> [Prompt] State how many lines of the entries hold the string "Pembelajaran". Reply with the number alone.

[Collected data]

==*==

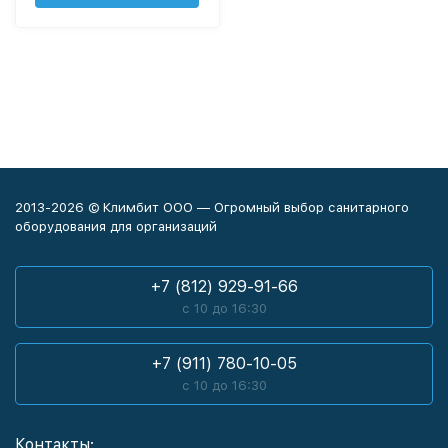
2013-2026 © Климбит ООО — Огромный выбор санитарного
оборудования для организаций
+7 (812) 929-91-66
с 10 до 16:30
+7 (911) 780-10-05
с 10 до 16:30
Контакты:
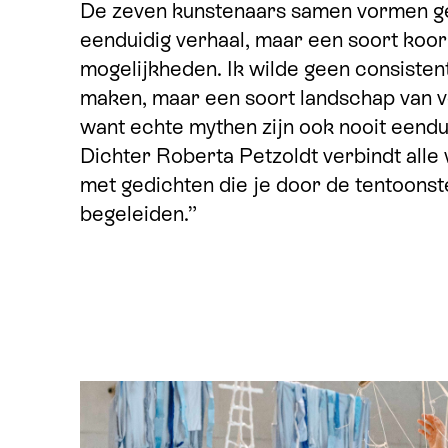
De zeven kunstenaars samen vormen g
eenduidig verhaal, maar een soort koor
mogelijkheden. Ik wilde geen consiste
maken, maar een soort landschap van v
want echte mythen zijn ook nooit eendu
Dichter Roberta Petzoldt verbindt alle
met gedichten die je door de tentoonste
begeleiden.”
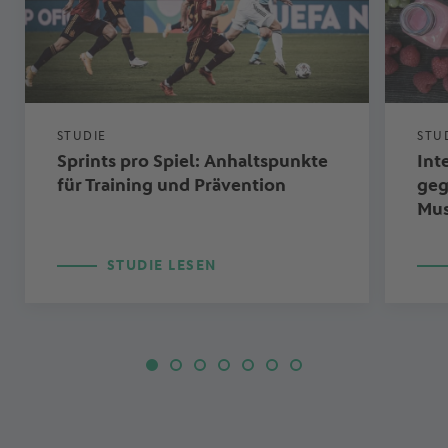
STUDIE
STU
Sprints pro Spiel: Anhaltspunkte
Int
für Training und Prävention
geg
Mus
STUDIE LESEN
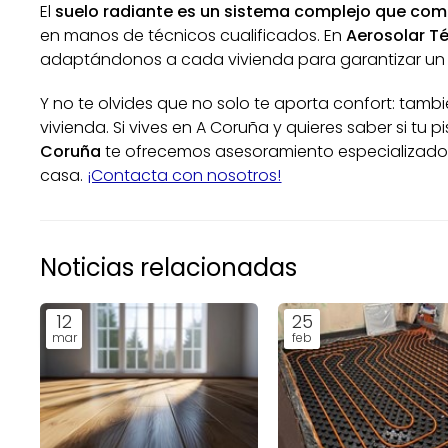
El
suelo radiante es un sistema complejo que comb
en manos de técnicos cualificados. En
Aerosolar T
adaptándonos a cada vivienda para garantizar un 
Y no te olvides que no solo te aporta confort: tamb
vivienda. Si vives en A Coruña y quieres saber si tu p
Coruña
te ofrecemos asesoramiento especializado y
casa.
¡Contacta con nosotros!
Noticias relacionadas
12
25
mar
feb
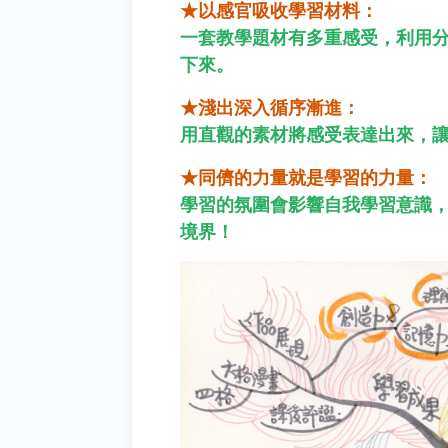
★以感官吸收學習材料：
一套教學題材有多重感受，利用
下來。
★淺出深入循序漸進：
用直觀的素材將感受表達出來，
★同儕的力量就是學習的力量：
學習的氛圍會影響自我學習意識
境界！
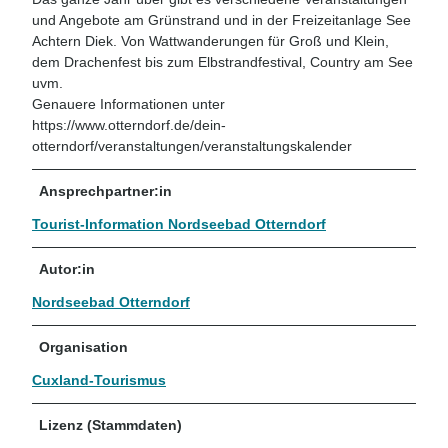
und Angebote am Grünstrand und in der Freizeitanlage See
Achtern Diek. Von Wattwanderungen für Groß und Klein,
dem Drachenfest bis zum Elbstrandfestival, Country am See
uvm.
Genauere Informationen unter
https://www.otterndorf.de/dein-
otterndorf/veranstaltungen/veranstaltungskalender
Ansprechpartner:in
Tourist-Information Nordseebad Otterndorf
Autor:in
Nordseebad Otterndorf
Organisation
Cuxland-Tourismus
Lizenz (Stammdaten)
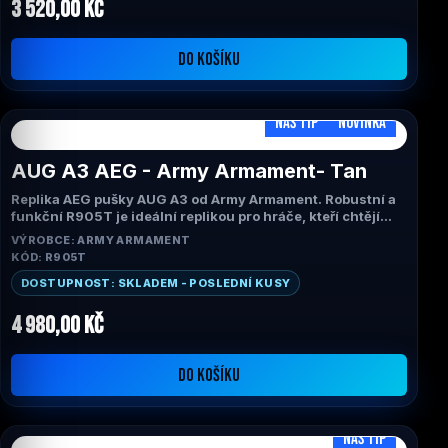
30mm neutrální výškový posun, montáž na lištu Picatinny
3 520,00 Kč
Aretace revolverové hlavy a možnost resetování na nulu
Dioptrická kompenzace z okuláru s rychlým ostřením (+2
až -2)
DO KOŠÍKU
Obraz od okraje k okraji bez vnitřního tmavého kruhu
kolem obrazu
30mm 1" monotubus
NÁŠ TIP
NOVINKA
AUG A3 AEG - Army Armament- Tan
Replika AEG pušky AUG A3 od Army Armament. Robustní a
funkční R905T je ideální replikou pro hráče, kteří chtějí
repliku pušky Bullpup, a to vše s moderním a nenápadným
VÝROBCE: ARMY ARMAMENT
vzhledem díky integrovanému tlumiči. Hnědá barva.
KÓD: R905T
DOSTUPNOST: SKLADEM - POSLEDNÍ KUSY
4 980,00 Kč
DO KOŠÍKU
NÁŠ TIP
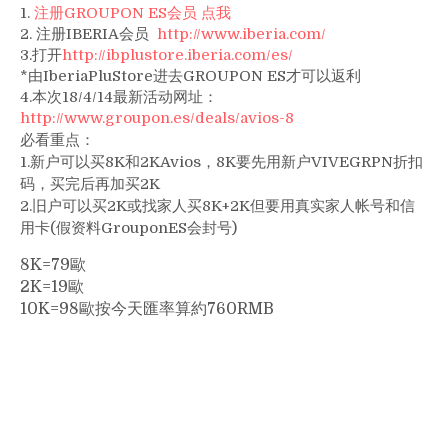
1.
注册GROUPON ES会员
点我
[Avios(短
2. 注册IBERIA会员
http://www.iberia.com/
途
3.打开
http://ibplustore.iberia.com/es/
神
*由IberiaPluStore进去GROUPON ES才可以返利
器)
4.本次18/4/14最新活动网址：
里
http://www.groupon.es/deals/avios-8
程
必看重点：
活
1.新户可以买8K和2KAvios，8K要先用新户VIVEGRPN折扣
動]Groupo
码，买完后再加买2K
開
2.旧户可以买2K或找家人买8K+2K但要用真实家人帐号和信
賣
用卡(假资料GrouponES会封号)
Iberia
Avios
8K=79歐
2K-
2K=19歐
19
10K=98歐按今天匯率算約760RMB
歐
元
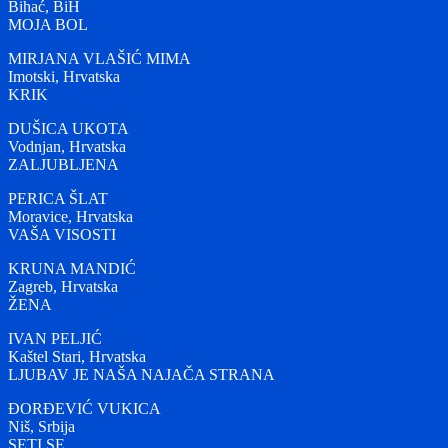
Bihać, BiH
MOJA BOL
MIRJANA VLAŠIĆ MIMA
Imotski, Hrvatska
KRIK
DUŠICA UKOTA
Vodnjan, Hrvatska
ZALJUBLJENA
PERICA ŠLAT
Moravice, Hrvatska
VAŠA VISOSTI
KRUNA MANDIĆ
Zagreb, Hrvatska
ŽENA
IVAN PELJIĆ
Kaštel Stari, Hrvatska
LJUBAV JE NAŠA NAJAČA STRANA
ĐORĐEVIĆ VUKICA
Niš, Srbija
SETI SE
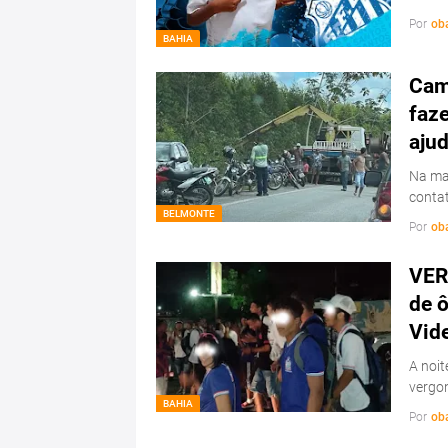
Por
ob
BAHIA
Cam
faz
ajud
Na ma
conta
BELMONTE
Por
ob
VER
de ô
Vid
A noit
vergo
BAHIA
Por
ob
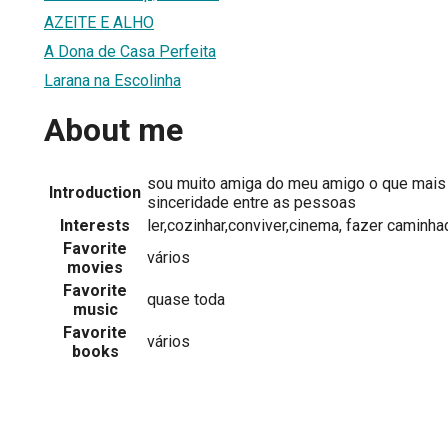
AZEITE E ALHO
A Dona de Casa Perfeita
Larana na Escolinha
About me
sou muito amiga do meu amigo o que mais 
Introduction
sinceridade entre as pessoas
Interests
ler,cozinhar,conviver,cinema, fazer caminh
Favorite
vários
movies
Favorite
quase toda
music
Favorite
vários
books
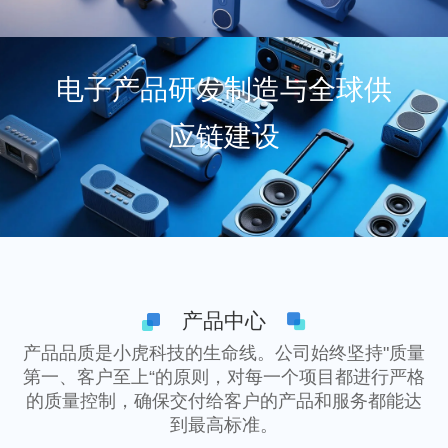
电子产品研发制造与全球供
应链建设
产品中心
产品品质是小虎科技的生命线。公司始终坚持"质量
第一、客户至上“的原则，对每一个项目都进行严格
的质量控制，确保交付给客户的产品和服务都能达
到最高标准。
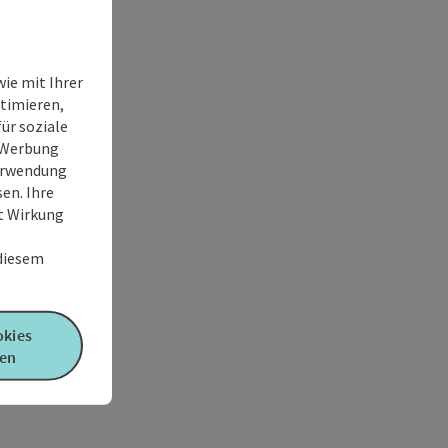
ie mit Ihrer
timieren,
ür soziale
e Werbung
Verwendung
en. Ihre
it Wirkung
 diesem
okies
en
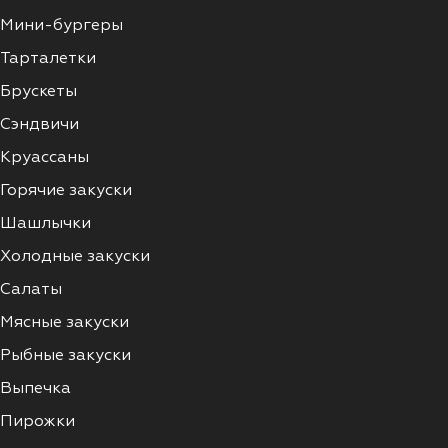
Мини-бургеры
Тарталетки
Брускеты
Сэндвичи
Круассаны
Горячие закуски
Шашлычки
Холодные закуски
Салаты
Мясные закуски
Рыбные закуски
Выпечка
Пирожки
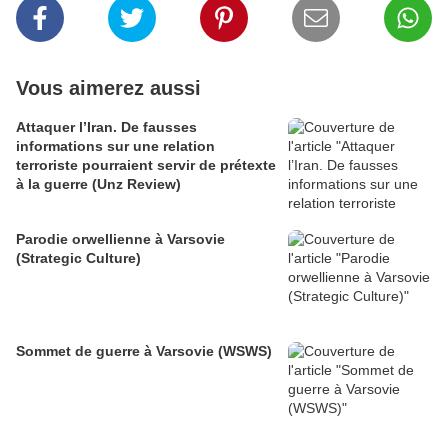
Vous aimerez aussi
Attaquer l’Iran. De fausses
informations sur une relation
terroriste pourraient servir de prétexte
à la guerre (Unz Review)
Parodie orwellienne à Varsovie
(Strategic Culture)
Sommet de guerre à Varsovie (WSWS)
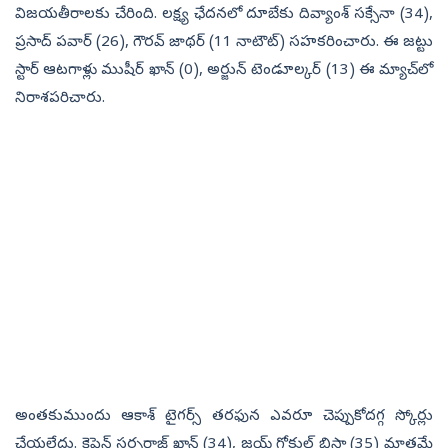
విజయతీరాలకు చేరింది. లక్ష్య ఛేదనలో దూబేకు దివ్యాంశ్‌ సక్సేనా (34),
ప్రసాద్‌ పవార్‌ (26), గౌరవ్‌ జాథర్‌ (11 నాటౌట్‌) సహకరించారు. ఈ జట్టు
స్టార్‌ ఆటగాళ్లు ముషీర్‌ ఖాన్‌ (0), అర్జున్‌ టెండూల్కర్‌ (13) ఈ మ్యాచ్‌లో
నిరాశపరిచారు.
అంతకుముందు ఆకాశ్‌ టైగర్స్‌ తరఫున ఎవరూ చెప్పుకోదగ్గ స్కోర్లు
చేయలేదు. కెప్టెన్‌ సర్ఫరాజ్‌ ఖాన్‌ (34), జయ్‌ గోకుల్‌ బిస్తా (35) మాత్రమే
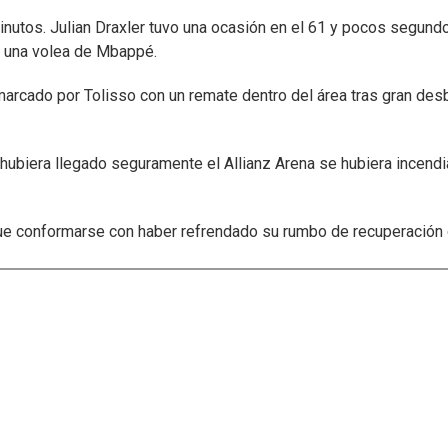
inutos. Julian Draxler tuvo una ocasión en el 61 y pocos segund
a una volea de Mbappé.
, marcado por Tolisso con un remate dentro del área tras gran de
o hubiera llegado seguramente el Allianz Arena se hubiera incend
 que conformarse con haber refrendado su rumbo de recuperación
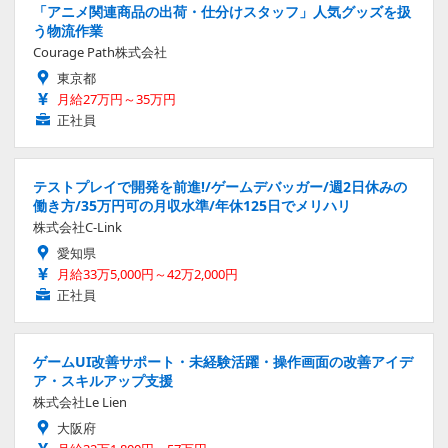
「アニメ関連商品の出荷・仕分けスタッフ」人気グッズを扱
う物流作業
Courage Path株式会社
東京都
月給27万円～35万円
正社員
テストプレイで開発を前進!/ゲームデバッガー/週2日休みの
働き方/35万円可の月収水準/年休125日でメリハリ
株式会社C-Link
愛知県
月給33万5,000円～42万2,000円
正社員
ゲームUI改善サポート・未経験活躍・操作画面の改善アイデ
ア・スキルアップ支援
株式会社Le Lien
大阪府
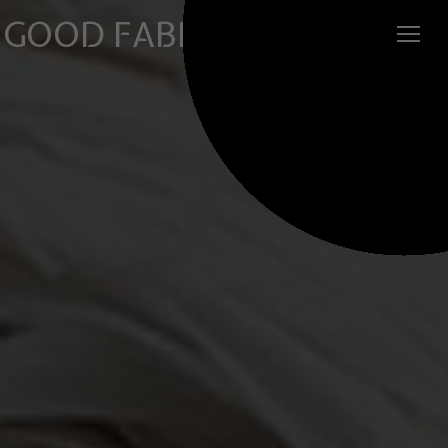
GOOD FABRIC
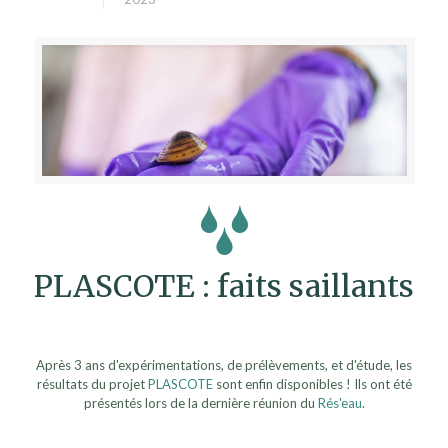
PLASCOTE : faits saillants
Après 3 ans d'expérimentations, de prélèvements, et d'étude, les
résultats du projet
PLASCOTE
sont enfin disponibles ! Ils ont été
présentés lors de la dernière réunion du
Rés'eau
.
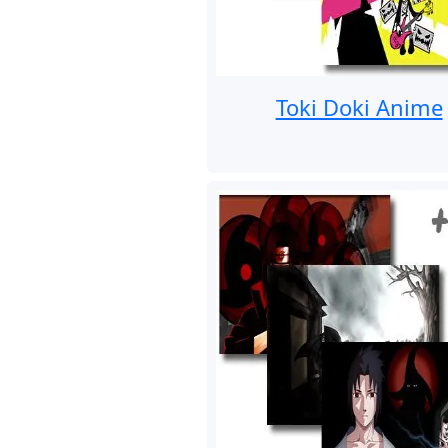
Toki Doki Anime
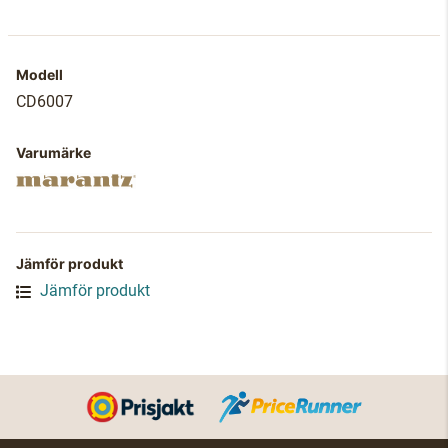
Modell
CD6007
Varumärke
Jämför produkt
Jämför produkt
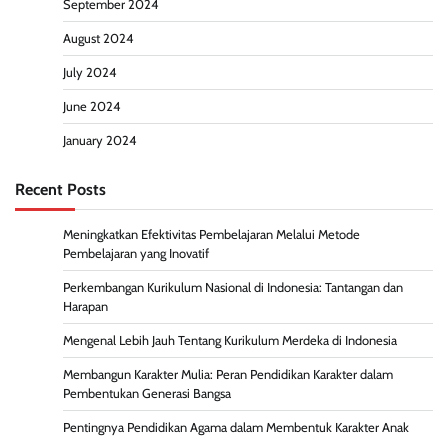
September 2024
August 2024
July 2024
June 2024
January 2024
Recent Posts
Meningkatkan Efektivitas Pembelajaran Melalui Metode
Pembelajaran yang Inovatif
Perkembangan Kurikulum Nasional di Indonesia: Tantangan dan
Harapan
Mengenal Lebih Jauh Tentang Kurikulum Merdeka di Indonesia
Membangun Karakter Mulia: Peran Pendidikan Karakter dalam
Pembentukan Generasi Bangsa
Pentingnya Pendidikan Agama dalam Membentuk Karakter Anak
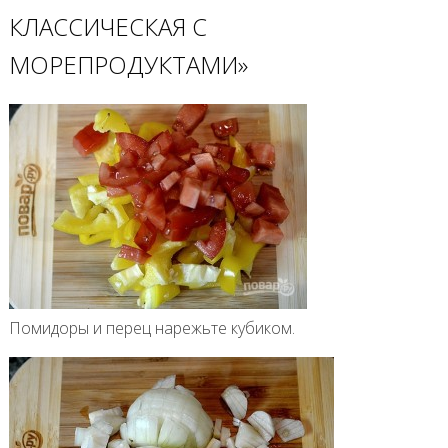
КЛАССИЧЕСКАЯ С
МОРЕПРОДУКТАМИ»
Помидоры и перец нарежьте кубиком.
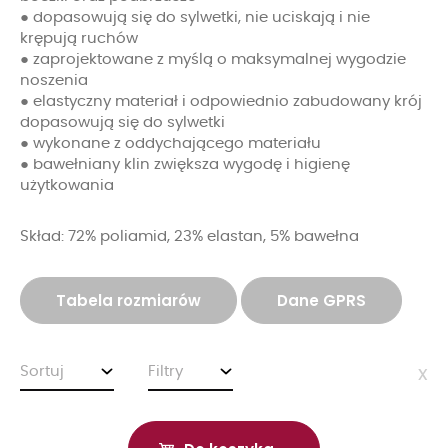
● dopasowują się do sylwetki, nie uciskają i nie
krępują ruchów
● zaprojektowane z myślą o maksymalnej wygodzie
noszenia
● elastyczny materiał i odpowiednio zabudowany krój
dopasowują się do sylwetki
● wykonane z oddychającego materiału
● bawełniany klin zwiększa wygodę i higienę
użytkowania
Skład: 72% poliamid, 23% elastan, 5% bawełna
Tabela rozmiarów
Dane GPRS
Sortuj
Filtry
x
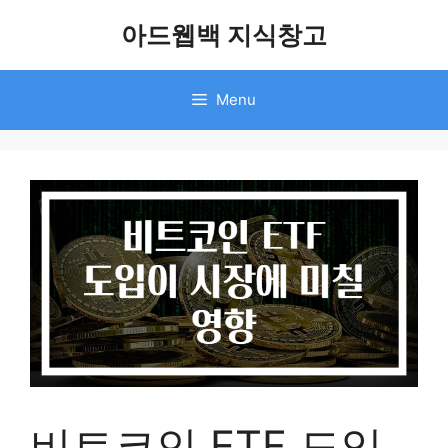
Skip
아드웹백 지식창고
to
content
Menu
비트코인 ETF 도입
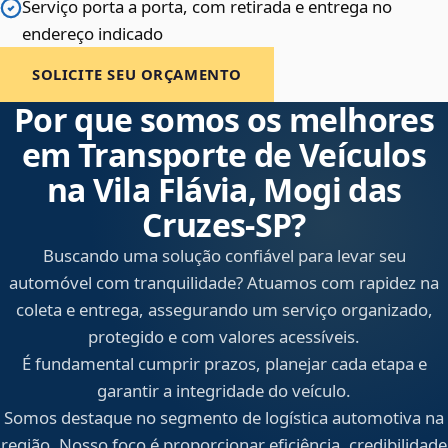
Serviço porta a porta, com retirada e entrega no
endereço indicado
SOLICITE SEU ORÇAMENTO
Por que somos os melhores
em Transporte de Veículos
na Vila Flávia, Mogi das
Cruzes‑SP?
Buscando uma solução confiável para levar seu
automóvel com tranquilidade? Atuamos com rapidez na
coleta e entrega, assegurando um serviço organizado,
protegido e com valores acessíveis.
É fundamental cumprir prazos, planejar cada etapa e
garantir a integridade do veículo.
Somos destaque no segmento de logística automotiva na
região. Nosso foco é proporcionar eficiência, credibilidade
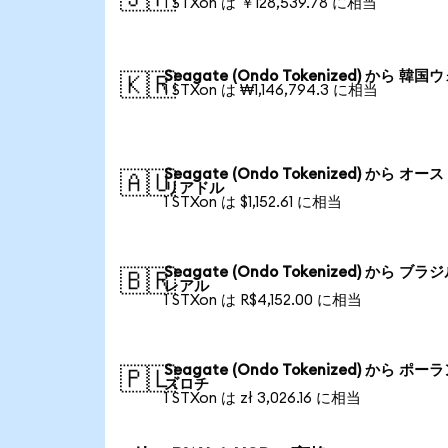
1 STXon は ￥128,539.78 に相当
Seagate (Ondo Tokenized) から 韓国
🇰🇷
1 STXon は ₩1,146,794.3 に相当
Seagate (Ondo Tokenized) から オー
🇦🇺
リアドル
1 STXon は $1,152.61 に相当
Seagate (Ondo Tokenized) から ブラ
🇧🇷
レアル
1 STXon は R$4,152.00 に相当
Seagate (Ondo Tokenized) から ポー
🇵🇱
ズロチ
1 STXon は zł 3,026.16 に相当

==*==

> [Exercise output] 2